Jeśli małżeństwa dwóch samców homo sapiens jest legalne i wpisane w dogmat wolności, to dlaczego wolność tę ograniczać ilościowo? Wszak „wolność rządzi” jak powiedział osioł w Shreku. Dlatego w Kolumbii po raz pierwszy zalegalizowano poliamoryczny związek trzech mężczyzn.
W sumie miało być ich czterech, ale jeden nie dożył "zaślubin" (wspomniano go za to podczas urzędowej ceremonii gejo-multi-ślubu).

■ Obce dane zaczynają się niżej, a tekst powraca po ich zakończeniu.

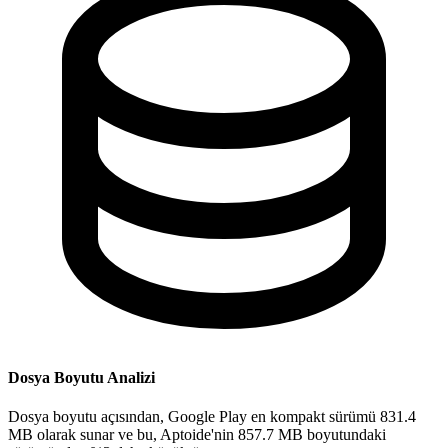
Dosya Boyutu Analizi
Dosya boyutu açısından, Google Play en kompakt sürümü 831.4
MB olarak sunar ve bu, Aptoide'nin 857.7 MB boyutundaki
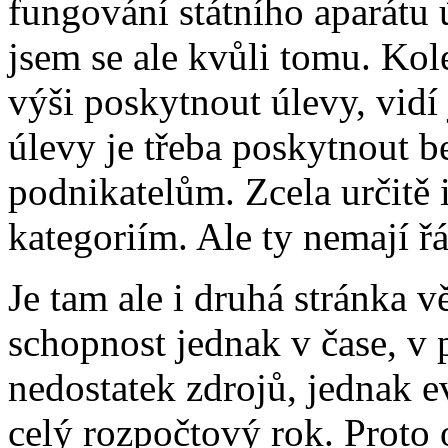
fungování státního aparátu ú
jsem se ale kvůli tomu. Kol
výši poskytnout úlevy, vidí
úlevy je třeba poskytnout 
podnikatelům. Zcela určitě
kategoriím. Ale ty nemají řá
Je tam ale i druhá stránka vě
schopnost jednak v čase, v
nedostatek zdrojů, jednak e
celý rozpočtový rok. Proto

I chociaż od 2016 roku geje i lesbijki mogą zawierać "małżeństwa" to ceremonia dla więcej niż dwóch osób odbyła się pierwszy raz...

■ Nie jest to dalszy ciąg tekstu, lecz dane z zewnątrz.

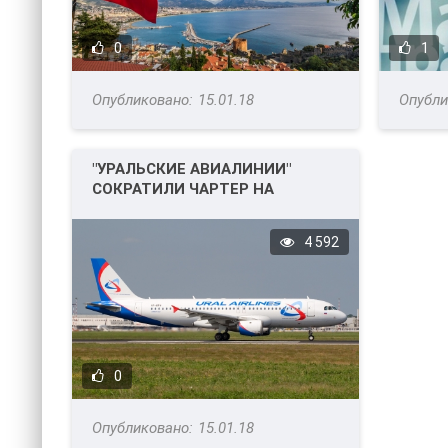
0
1
15.01.18
"УРАЛЬСКИЕ АВИАЛИНИИ"
СОКРАТИЛИ ЧАРТЕР НА
ТЕНЕРИФЕ.
4 592
0
15.01.18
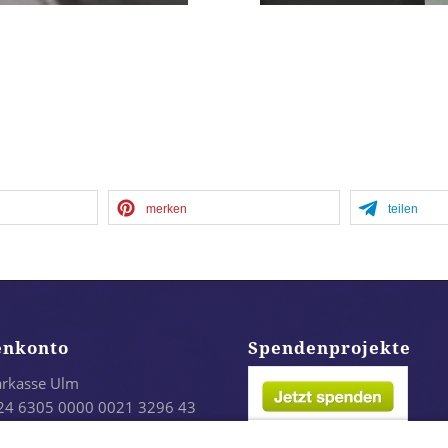
anagement
powered
merken
teilen
enkonto
Spendenprojekte
arkasse Ulm
24 6305 0000 0021 3296 43
LADES1ULM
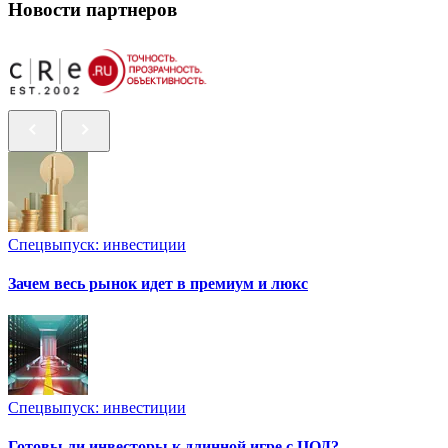
Новости партнеров
Спецвыпуск: инвестиции
Зачем весь рынок идет в премиум и люкс
Спецвыпуск: инвестиции
Готовы ли инвесторы к длинной игре с ЦОД?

– Żyjemy razem, dzielimy dom, łoże, wszystko. Żyjemy poliamorycznie – powiedział aktor Víctor Hugo Prada Ardila w rozmowie ze stacją radiową Caracol, opowiadając o swoich „małżonkach” Manuelu José Bermúdezie Andrade i Johnie Alejandro Rodríguezie Ramírezie.
Cóż, w drodze do "ołtarza" czekają teraz psy i koty gejów, które póki co prawo wyklucza ze wspólnoty łoża (a jak jest w praktyce... lepiej nie wiedzieć).